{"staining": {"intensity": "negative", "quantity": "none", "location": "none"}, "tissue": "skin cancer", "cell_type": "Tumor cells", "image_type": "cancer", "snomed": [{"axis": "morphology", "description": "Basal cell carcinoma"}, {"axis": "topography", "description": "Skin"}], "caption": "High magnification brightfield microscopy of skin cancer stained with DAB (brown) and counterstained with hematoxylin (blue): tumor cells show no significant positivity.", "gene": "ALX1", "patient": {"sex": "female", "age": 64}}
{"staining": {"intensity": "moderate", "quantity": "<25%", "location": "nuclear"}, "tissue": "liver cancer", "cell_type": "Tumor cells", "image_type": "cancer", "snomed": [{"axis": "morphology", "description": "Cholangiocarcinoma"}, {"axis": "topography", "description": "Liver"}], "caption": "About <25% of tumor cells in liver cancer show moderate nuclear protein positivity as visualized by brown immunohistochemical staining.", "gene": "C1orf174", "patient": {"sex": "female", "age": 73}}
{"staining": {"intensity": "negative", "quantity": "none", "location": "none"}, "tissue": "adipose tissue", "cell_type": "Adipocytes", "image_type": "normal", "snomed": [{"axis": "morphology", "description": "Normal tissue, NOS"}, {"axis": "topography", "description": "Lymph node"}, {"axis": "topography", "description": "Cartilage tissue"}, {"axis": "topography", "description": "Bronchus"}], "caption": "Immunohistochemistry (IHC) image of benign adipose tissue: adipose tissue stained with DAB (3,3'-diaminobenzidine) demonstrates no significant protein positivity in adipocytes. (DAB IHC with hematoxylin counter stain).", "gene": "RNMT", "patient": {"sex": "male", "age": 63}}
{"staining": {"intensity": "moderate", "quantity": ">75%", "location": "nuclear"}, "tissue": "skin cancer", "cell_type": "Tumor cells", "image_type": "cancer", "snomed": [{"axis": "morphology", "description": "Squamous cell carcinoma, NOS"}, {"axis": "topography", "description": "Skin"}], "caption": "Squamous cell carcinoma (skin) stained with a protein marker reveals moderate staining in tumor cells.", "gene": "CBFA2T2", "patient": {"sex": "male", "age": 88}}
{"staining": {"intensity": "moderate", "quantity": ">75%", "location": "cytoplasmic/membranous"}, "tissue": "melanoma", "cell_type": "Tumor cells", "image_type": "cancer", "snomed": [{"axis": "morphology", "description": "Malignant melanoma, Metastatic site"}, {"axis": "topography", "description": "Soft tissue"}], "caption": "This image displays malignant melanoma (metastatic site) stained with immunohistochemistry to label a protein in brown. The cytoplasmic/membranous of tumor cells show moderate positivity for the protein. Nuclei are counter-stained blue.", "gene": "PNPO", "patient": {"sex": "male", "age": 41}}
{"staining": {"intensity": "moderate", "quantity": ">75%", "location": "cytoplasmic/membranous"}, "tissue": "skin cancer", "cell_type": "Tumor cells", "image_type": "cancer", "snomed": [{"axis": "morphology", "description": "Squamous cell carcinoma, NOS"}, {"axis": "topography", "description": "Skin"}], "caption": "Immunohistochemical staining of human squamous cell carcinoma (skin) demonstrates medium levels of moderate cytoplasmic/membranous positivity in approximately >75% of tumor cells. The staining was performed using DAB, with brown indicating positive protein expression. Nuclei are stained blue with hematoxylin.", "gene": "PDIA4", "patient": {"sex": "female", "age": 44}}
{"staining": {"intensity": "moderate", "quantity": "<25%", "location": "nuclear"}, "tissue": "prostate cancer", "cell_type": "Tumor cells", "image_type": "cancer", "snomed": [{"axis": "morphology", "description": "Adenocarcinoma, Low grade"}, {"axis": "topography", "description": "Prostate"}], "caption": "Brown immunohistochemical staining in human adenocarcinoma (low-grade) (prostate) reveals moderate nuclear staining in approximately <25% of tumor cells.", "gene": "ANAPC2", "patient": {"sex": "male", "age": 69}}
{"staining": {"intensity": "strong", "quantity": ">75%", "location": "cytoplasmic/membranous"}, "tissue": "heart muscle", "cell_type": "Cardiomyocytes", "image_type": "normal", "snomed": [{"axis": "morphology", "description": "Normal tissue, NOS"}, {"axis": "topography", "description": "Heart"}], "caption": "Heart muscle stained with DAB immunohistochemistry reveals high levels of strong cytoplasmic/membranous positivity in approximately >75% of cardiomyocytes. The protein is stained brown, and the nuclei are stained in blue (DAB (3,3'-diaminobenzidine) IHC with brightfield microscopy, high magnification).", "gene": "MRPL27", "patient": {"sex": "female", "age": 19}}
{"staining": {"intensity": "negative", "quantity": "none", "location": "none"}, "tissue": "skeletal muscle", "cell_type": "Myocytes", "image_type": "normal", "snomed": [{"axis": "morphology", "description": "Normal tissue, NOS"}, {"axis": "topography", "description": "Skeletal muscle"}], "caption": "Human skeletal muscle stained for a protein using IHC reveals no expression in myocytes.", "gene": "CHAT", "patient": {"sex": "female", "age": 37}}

=-=-=

Task -> Set the data down once more, exactly as it stands.

Result ->
{"staining": {"intensity": "negative", "quantity": "none", "location": "none"}, "tissue": "skin cancer", "cell_type": "Tumor cells", "image_type": "cancer", "snomed": [{"axis": "morphology", "description": "Basal cell carcinoma"}, {"axis": "topography", "description": "Skin"}], "caption": "High magnification brightfield microscopy of skin cancer stained with DAB (brown) and counterstained with hematoxylin (blue): tumor cells show no significant positivity.", "gene": "ALX1", "patient": {"sex": "female", "age": 64}}
{"staining": {"intensity": "moderate", "quantity": "<25%", "location": "nuclear"}, "tissue": "liver cancer", "cell_type": "Tumor cells", "image_type": "cancer", "snomed": [{"axis": "morphology", "description": "Cholangiocarcinoma"}, {"axis": "topography", "description": "Liver"}], "caption": "About <25% of tumor cells in liver cancer show moderate nuclear protein positivity as visualized by brown immunohistochemical staining.", "gene": "C1orf174", "patient": {"sex": "female", "age": 73}}
{"staining": {"intensity": "negative", "quantity": "none", "location": "none"}, "tissue": "adipose tissue", "cell_type": "Adipocytes", "image_type": "normal", "snomed": [{"axis": "morphology", "description": "Normal tissue, NOS"}, {"axis": "topography", "description": "Lymph node"}, {"axis": "topography", "description": "Cartilage tissue"}, {"axis": "topography", "description": "Bronchus"}], "caption": "Immunohistochemistry (IHC) image of benign adipose tissue: adipose tissue stained with DAB (3,3'-diaminobenzidine) demonstrates no significant protein positivity in adipocytes. (DAB IHC with hematoxylin counter stain).", "gene": "RNMT", "patient": {"sex": "male", "age": 63}}
{"staining": {"intensity": "moderate", "quantity": ">75%", "location": "nuclear"}, "tissue": "skin cancer", "cell_type": "Tumor cells", "image_type": "cancer", "snomed": [{"axis": "morphology", "description": "Squamous cell carcinoma, NOS"}, {"axis": "topography", "description": "Skin"}], "caption": "Squamous cell carcinoma (skin) stained with a protein marker reveals moderate staining in tumor cells.", "gene": "CBFA2T2", "patient": {"sex": "male", "age": 88}}
{"staining": {"intensity": "moderate", "quantity": ">75%", "location": "cytoplasmic/membranous"}, "tissue": "melanoma", "cell_type": "Tumor cells", "image_type": "cancer", "snomed": [{"axis": "morphology", "description": "Malignant melanoma, Metastatic site"}, {"axis": "topography", "description": "Soft tissue"}], "caption": "This image displays malignant melanoma (metastatic site) stained with immunohistochemistry to label a protein in brown. The cytoplasmic/membranous of tumor cells show moderate positivity for the protein. Nuclei are counter-stained blue.", "gene": "PNPO", "patient": {"sex": "male", "age": 41}}
{"staining": {"intensity": "moderate", "quantity": ">75%", "location": "cytoplasmic/membranous"}, "tissue": "skin cancer", "cell_type": "Tumor cells", "image_type": "cancer", "snomed": [{"axis": "morphology", "description": "Squamous cell carcinoma, NOS"}, {"axis": "topography", "description": "Skin"}], "caption": "Immunohistochemical staining of human squamous cell carcinoma (skin) demonstrates medium levels of moderate cytoplasmic/membranous positivity in approximately >75% of tumor cells. The staining was performed using DAB, with brown indicating positive protein expression. Nuclei are stained blue with hematoxylin.", "gene": "PDIA4", "patient": {"sex": "female", "age": 44}}
{"staining": {"intensity": "moderate", "quantity": "<25%", "location": "nuclear"}, "tissue": "prostate cancer", "cell_type": "Tumor cells", "image_type": "cancer", "snomed": [{"axis": "morphology", "description": "Adenocarcinoma, Low grade"}, {"axis": "topography", "description": "Prostate"}], "caption": "Brown immunohistochemical staining in human adenocarcinoma (low-grade) (prostate) reveals moderate nuclear staining in approximately <25% of tumor cells.", "gene": "ANAPC2", "patient": {"sex": "male", "age": 69}}
{"staining": {"intensity": "strong", "quantity": ">75%", "location": "cytoplasmic/membranous"}, "tissue": "heart muscle", "cell_type": "Cardiomyocytes", "image_type": "normal", "snomed": [{"axis": "morphology", "description": "Normal tissue, NOS"}, {"axis": "topography", "description": "Heart"}], "caption": "Heart muscle stained with DAB immunohistochemistry reveals high levels of strong cytoplasmic/membranous positivity in approximately >75% of cardiomyocytes. The protein is stained brown, and the nuclei are stained in blue (DAB (3,3'-diaminobenzidine) IHC with brightfield microscopy, high magnification).", "gene": "MRPL27", "patient": {"sex": "female", "age": 19}}
{"staining": {"intensity": "negative", "quantity": "none", "location": "none"}, "tissue": "skeletal muscle", "cell_type": "Myocytes", "image_type": "normal", "snomed": [{"axis": "morphology", "description": "Normal tissue, NOS"}, {"axis": "topography", "description": "Skeletal muscle"}], "caption": "Human skeletal muscle stained for a protein using IHC reveals no expression in myocytes.", "gene": "CHAT", "patient": {"sex": "female", "age": 37}}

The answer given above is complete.